Ducks, like us, are either male or female. They also, like us, bear a label that, in some contexts, refers to one sex, but in others, to both. At least this is so in English. Just as man can refer to males alone, duck can refer to females alone. But, like man, duck can also refer to males and females.
Consequently, it is linguistically correct to say, “Her skeletal remains increased our knowledge of prehistoric man.” It is also linguistically correct to call a cartoon character Donald Duck.
Linguistics is one thing. Politics is something else. Prompted by feminists, many deem it politically incorrect to use man when you mean both males and females. Such usage, they say, violates the canons of inclusive language.

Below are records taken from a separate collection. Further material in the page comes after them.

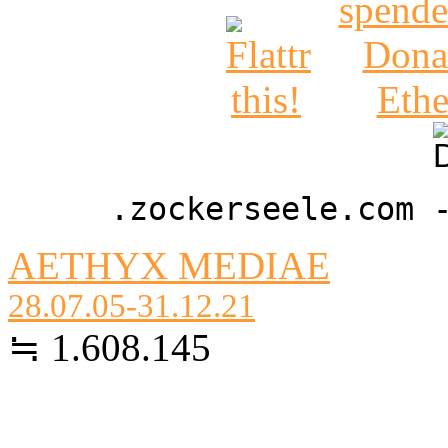
.zockerseele.com 
AETHYX MEDIAE
28.07.05-31.12.21
≒ 1.608.145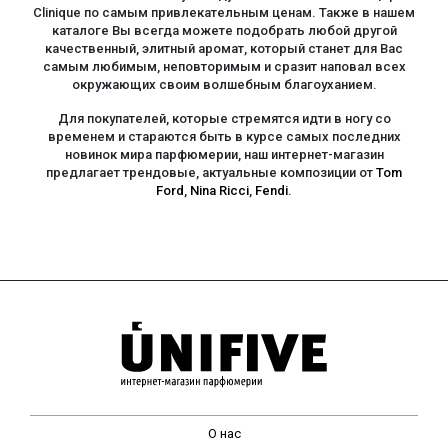
Clinique по самым привлекательным ценам. Также в нашем
каталоге Вы всегда можете подобрать любой другой
качественный, элитный аромат, который станет для Вас
самым любимым, неповторимым и сразит наповал всех
окружающих своим волшебным благоуханием.
Для покупателей, которые стремятся идти в ногу со
временем и стараются быть в курсе самых последних
новинок мира парфюмерии, наш интернет-магазин
предлагает трендовые, актуальные композиции от
Tom
Ford
,
Nina Ricci
,
Fendi
.
О нас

Does that make sense to you? It doesn’t to me. What, pray tell, could be more inclusive than using a word that includes both sexes?

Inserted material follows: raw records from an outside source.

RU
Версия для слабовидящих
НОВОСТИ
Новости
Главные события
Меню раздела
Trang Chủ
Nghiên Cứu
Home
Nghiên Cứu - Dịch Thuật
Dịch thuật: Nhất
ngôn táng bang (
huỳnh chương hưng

And if man, when used inclusively, violates inclusive language, why doesn’t duck? Why is it politically incorrect to refer to females with a word that can mean males alone but not to refer to males with a word that can mean females alone? I hope it’s not because most feminists are females. That would suggest discrimination against males.

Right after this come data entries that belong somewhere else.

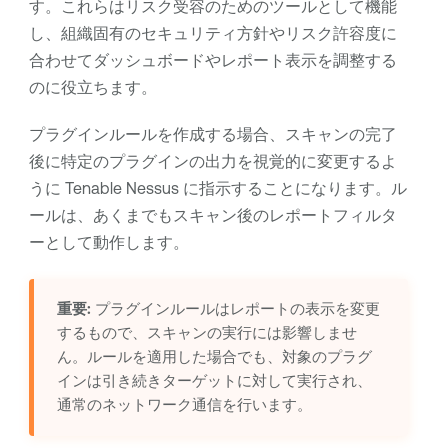
す。これらはリスク受容のためのツールとして機能
し、組織固有のセキュリティ方針やリスク許容度に
合わせてダッシュボードやレポート表示を調整する
のに役立ちます。
プラグインルールを作成する場合、スキャンの完了
後に特定のプラグインの出力を視覚的に変更するよ
うに
Tenable Nessus
に指示することになります。ル
ールは、あくまでもスキャン後のレポートフィルタ
ーとして動作します。
重要:
プラグインルールはレポートの表示を変更
するもので、スキャンの実行には影響しませ
ん。ルールを適用した場合でも、対象のプラグ
インは引き続きターゲットに対して実行され、
通常のネットワーク通信を行います。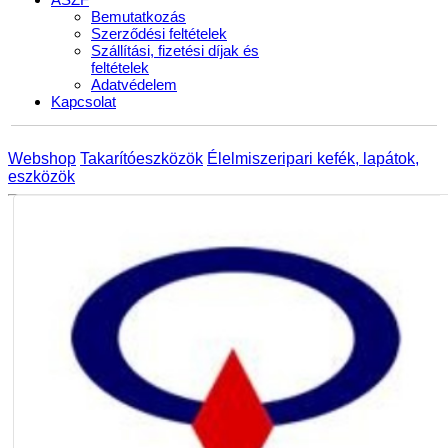
Bemutatkozás
Szerződési feltételek
Szállítási, fizetési díjak és
feltételek
Adatvédelem
Kapcsolat
Webshop
Takarítóeszközök
Élelmiszeripari kefék, lapátok,
eszközök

Of course, the issue may not be sexism. It may be animal rights. Maybe feminists don’t like ducks, male or female. Whatever the issue, I’m grateful that Donald Duck is safe, at least for now.
When I was in elementary school, my father bought me a duck. That is, I assumed it was a duck. It didn’t occur to me that it might have been a drake, and at no time was I tempted to check to find out. Avian sex didn’t interest me. What interested me was having a duck for a pet.
A duck had caught my attention at the Saskatoon Exhibition’s annual summer fair, where it was helping a barker promote one of the sideshows. For reasons long forgotten, I decided that I had to have a duck of my own. So I pestered my father about it until he took me to a farm just outside town and purchased one for 50 cents.
I called her Lou Lou. She called me Quack Quack. At the sound of my voice, she would stop what she was doing and waddle after me wherever I went. We got on well.
But not for long. Someone, or something, betrayed Lou Lou’s universal trust, and I awoke one morning to find her dead. Even at a glance, it was obvious that she had not died of natural causes.
I phoned the police immediately. Justice delayed, I believed firmly, is justice denied, and I did my best to set it in motion. Lou Lou, I felt, deserved no less. Within an hour of my earnest call, a uniformed officer appeared at our door.
But, to my dismay, he was less interested in solving the crime I had reported than in recruiting me for a flute band the police sponsored. This, no doubt, is why Lou Lou’s death remains a mystery and after a decent period of mourning I took up the trumpet.
What started me thinking about ducks was an incident near Saskatoon that attracted widespread attention. Three men had such a good time shooting wild ducks on a prairie pond that they made a video of the adventure and posted it on the Internet. Retribution was swift. Within days, a judge fined them a total of $16,000 on several charges, including targeting migratory birds out of season. They also forfeited their guns and camera to the Crown, whose officers, I trust, will not be tempted to do as the defendants did.
If only the justice system had served Lou Lou that well. Of course, being tame, Lou Lou didn’t enjoy the protection of wildlife law. Being human, neither do we. Crimes against us can result in lighter sentences than crimes against ducks, foxes and polar bears.
“True,” a lawyer friend replied, when I complained about the disparity in legal consequences, “but don’t forget that crimes against us can result in corporal punishment.”
“Corporal punishment?” I repeated, astonished.
“Yeah,” he said. “A slap on the wrist.”